Sono 16,4 milioni gli italiani convinti che cambieranno in maniera permanente le proprie abitudini di acquisto in seguito all’epidemia di Coronavirus e soprattutto in conseguenza alla percezione del rischio di contagio.
È quanto emerge dal nuovo report realizzato dalla società di consulenza globale Alvarez & Marsal in collaborazione con Retail Economics e basato su un campione di 6,000 consumatori appartenenti a 6 paesi europei: Italia, Germania, Gran Bretagna, Francia, Spagna e Svizzera.
Ma come devono essere letti questi dati? “I consumatori Italiani e Spagnoli sono molto più preoccupati dei loro omologhi Nord Europei – dice Alberto Franzone, managing director di Alvarez & Marsal – sia sulle loro disponibilità finanziarie, sia sul mantenimento del posto di lavoro. Questo ha comportato un drastico taglio di tutti i consumi giudicati non essenziali”.
Per cosa hanno continuato a spendere gli italiani
Gli italiani, infatti, hanno continuato a spendere solo per il cibo (+15%) mentre hanno decurtato tutte le altre categorie d’acquisto: giù del 75% vestiti e scarpe, -50% per i mobili, -20% libri e giornali: hanno resistito solo i consumi di quei prodotti legati al maggior tempo trascorso tra le mura domestiche, come ad esempio elettronica di consumo, pc portatili o attrezzature per la ginnastica in casa.
Sul versante del digitale l’Italia e la Spagna soffrivano di un notevole ritardo negli acquisti on line, rispetto ai paesi del Nord Europa: la percentuale sul totale è pari soltanto al 6.3% e 5.4% rispettivamente, confrontati con il 20.4% del Regno Unito e l’11.7% della Germania. “In Italia la pandemia ha accelerato la transizione, con 1 miliardo di euro di maggiori acquisti on line previsti nel 2020 – proseguono da Alvarez & Marsal – del campione di consumatori intervistati, ben il 55% ha dichiarato di aver fatto acquisti su Internet per la prima volta durante questo periodo”.
Cosa cercano i consumatori
Nel post-pandemia i bisogni dei consumatori sono mutati, ma cosa cercano oggi le persone durante la loro esperienza di acquisto? “Il primo rilevante aspetto è la ricerca di sicurezza – risponde Franzone – devono essere garantite le condizioni igieniche, con priorità anche su convenienza di prezzo, qualità e ampiezza di scelta”.
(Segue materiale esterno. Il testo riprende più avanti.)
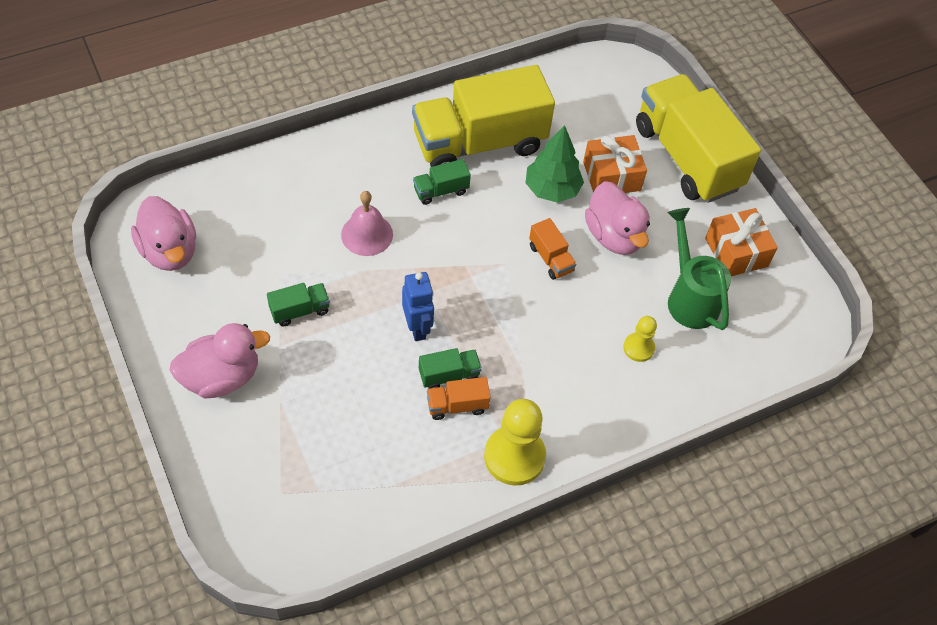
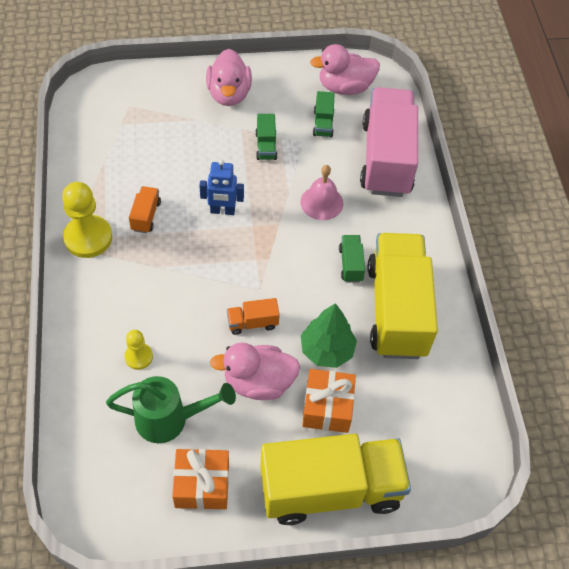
camera: 110 degrees right, 0 degrees up
green truck [419,348,482,389] -> green truck moved to [313,91,334,137]
none -> pink truck [360,87,418,197]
E in questo cambiamento d’approccio l’età non rappresenta un elemento secondario, secondo il managing director della società di consulenza globale “i consumatori hanno approcci all’acquisto molto diversi : i gruppi di consumatori più giovani (ad esempio Gen Z e Millennial) apprezzano ancora molto l’esperienza fisica in negozio, utilizzato per scoprire prodotti di nicchia e poi condividerli sui social.
Per i consumatori più anziani che ancora apprezzano l’interazione interpersonale durante lo shopping, un’esperienza più impersonale (ad esempio un assistente che indossa una maschera) potrebbe rivelarsi più problematica. Questo è un ulteriore elemento che potrebbe dare ancora più spinta al passaggio agli acquisti online”.
Cosa fare delle giacenze?
Un passaggio che appare sempre più fluido, dove i confini tra store online e store offline sono sempre meno definiti “Questo percorso era sicuramente già in atto – commenta Franzone – con la diffusione del cosiddetto omnichannel, e l’utilizzo di piattaforme come Farfetch che utilizzano le giacenze e le logistiche dei negozi fisici. Sicuramente la digitalizzazione farà ulteriori grandi progressi, a partire da un maggior utilizzo della realtà aumentata per migliorare la customer experience, fino all’utilizzo dei data analytics e di sistemi di CRM per meglio conoscere le esigenze del consumatore e migliorare la sua esperienza in negozio”.
Ora non resta che domandarsi se esiste una “ricetta”, un indirizzo per i retailer che oggi si trovano davanti al cambiamento “Senza dubbio i retailer devono rinegoziare i contratti di affitto, indicizzandoli ai corrispettivi (come è successo in Gran Bretagna con un utilizzo enorme delle procedure di CVA – Company Voluntary Arrangement) – affermano da Alvarez & Marsal – devono poi ripensare gli spazi, e conseguentemente l’offerta di prodotto, per adeguarla alla minore disponibilità sugli scaffali. Devono adeguare l’esperienza in negozio (il “cerimoniale di vendita”), anche attraverso nuovi strumenti tecnologici (disponibilità di magazzino su tablet) e attraverso strumenti di realtà aumentata. Infine devono conoscere meglio le esigenze e i comportamenti della loro clientela: in questo contesto l’utilizzo di sistemi di CRM e Big Data diventerà decisivo”.